Extraterrestrial Life Fact or Fiction

It would be extremely presumptuous to think that in the entire universe the only planet that had accidentally enabled the development of life was our own. Therefore, the question of whether extraterrestrial life exists is a religious one until incontrovertible evidence demonstrates that it does.

The majority of religions are, quite naturally, extremely anthropocentric.. They have evolved or been inspired in peoples that perceive themselves as superior to all other lifeforms and often peoples on the planet. In the technological world we now inhabit, new religions do not occur; sects and cults develop from historic beliefs around particularly charismatic leaders without offering truly new revelations. During the times that initially created religions, humanity had a very limited knowledge of how even the earth worked, let alone the heavens. Natural phenomena were attributed to the acts of gods, pantheons of which abounded in every human culture across the planet.

Possibly life can spread across interstellar distances through bacterial spores, immune to the freezing temperatures until they reach habitable conditions. This may be so, but it will be some time before we can determine it considering our limited off-planet investigations.

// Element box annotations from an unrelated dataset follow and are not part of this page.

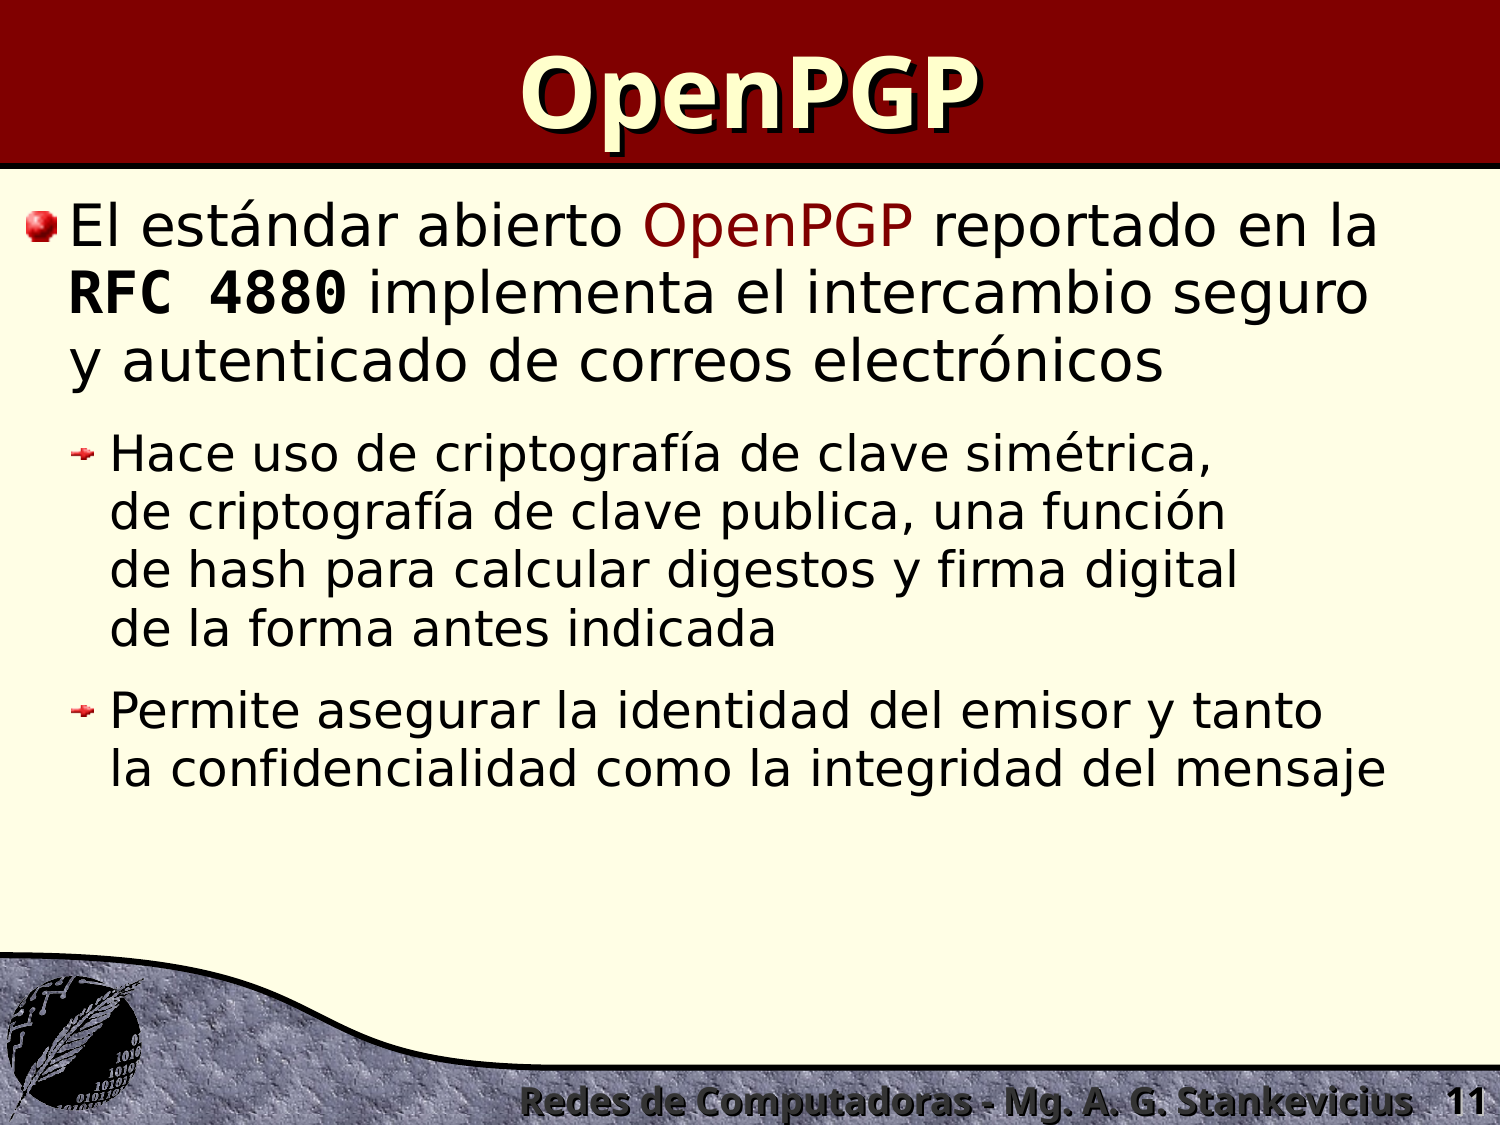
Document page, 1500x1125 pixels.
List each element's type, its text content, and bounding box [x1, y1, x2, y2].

picture [0, 959, 1500, 1125]
list El estándar abierto OpenPGP reportado en la RFC 4880 implementa el intercambio seguro y autenticado de correos electrónicos Hace uso de criptografía de clave simétrica, de criptografía de clave publica, una función de hash para calcular digestos y firma digital de la forma antes indicada Permite asegurar la identidad del emisor y tanto la confidencialidad como la integridad del mensaje [11, 192, 1486, 921]
picture [790, 1100, 795, 1110]
title OpenPGP [15, 5, 1485, 160]
picture [1047, 1100, 1054, 1110]
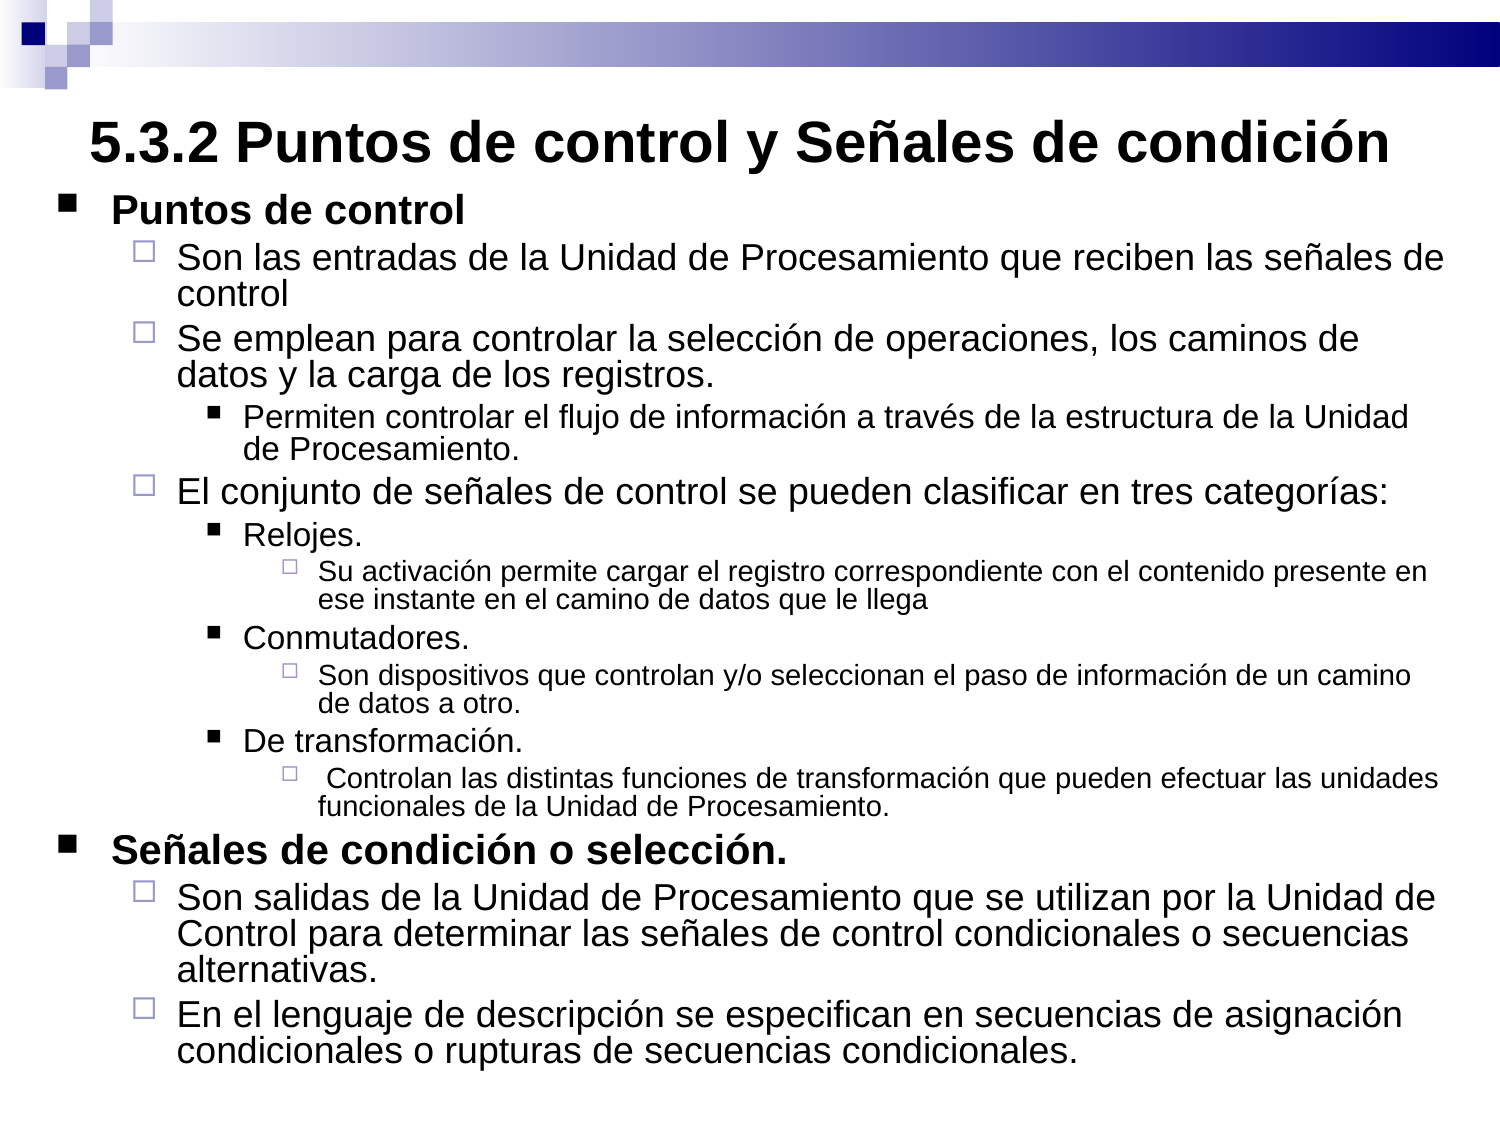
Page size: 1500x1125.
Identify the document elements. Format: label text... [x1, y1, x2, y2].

list Puntos de control Son las entradas de la Unidad de Procesamiento que reciben las señales de control Se emplean para controlar la selección de operaciones, los caminos de datos y la carga de los registros. Permiten controlar el flujo de información a través de la estructura de la Unidad de Procesamiento. El conjunto de señales de control se pueden clasificar en tres categorías: Relojes. Su activación permite cargar el registro correspondiente con el contenido presente en ese instante en el camino de datos que le llega Conmutadores. Son dispositivos que controlan y/o seleccionan el paso de información de un camino de datos a otro. De transformación. Controlan las distintas funciones de transformación que pueden efectuar las unidades funcionales de la Unidad de Procesamiento. Señales de condición o selección. Son salidas de la Unidad de Procesamiento que se utilizan por la Unidad de Control para determinar las señales de control condicionales o secuencias alternativas. En el lenguaje de descripción se especifican en secuencias de asignación condicionales o rupturas de secuencias condicionales. [41, 184, 1461, 1094]
title 5.3.2 Puntos de control y Señales de condición [75, 74, 1426, 184]
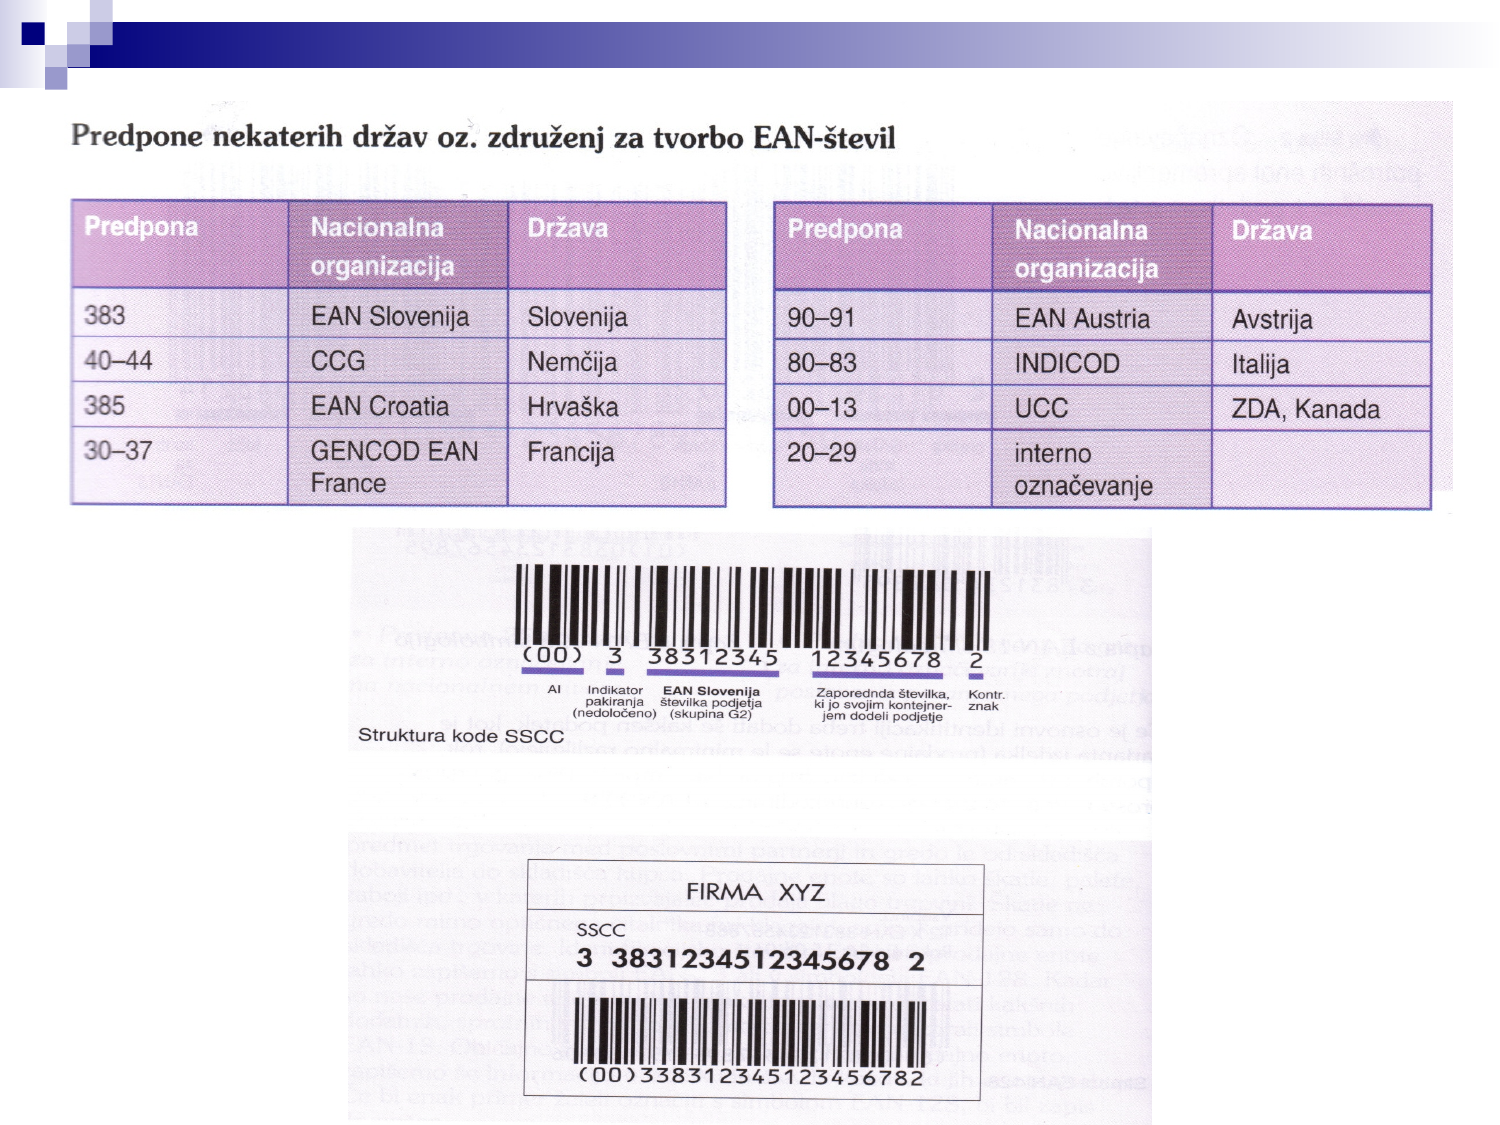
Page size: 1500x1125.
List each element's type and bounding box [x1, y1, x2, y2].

picture [41, 101, 1453, 1125]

Probably the most significant argument offered by those disputing the possibility of extraterrestrial life is that of “If they exist, where are they?” Although this really does not question extraterrestrial life, but the existence of INTELLIGENT extraterrestrial life. If there are other intelligences populating our galaxy, why have they not visited us in an indisputable manner? If Einsteinian space cannot be traversed at greater than the speed of light, should we not have at least detected communication signals from extraterrestrial civilizations in older parts of the galaxy, if they exist.

Unfortunately, all of our searching presumes that other intelligent species would wish to contact us. Or would at least not make any effort to hide their existence from us. Perhaps we should look at our history, examine how we have treated others of our own species based on the slightest of morphological differences and then consider again whether an intelligent extraterrestrial species would have the slightest desire to make our acquaintance.

Perhaps civilizations that have the technological capability to span stellar distances would have no problem excluding their past communications from entering the solar system. Perhaps we are legitimately excluded from the congress of sapient species. Perhaps the reason we only have unsubstantiated and unreliable reports of alien contacts are because the only aliens that are noticed visiting our planet are the equivalent of alien teenage joy riders and pranksters.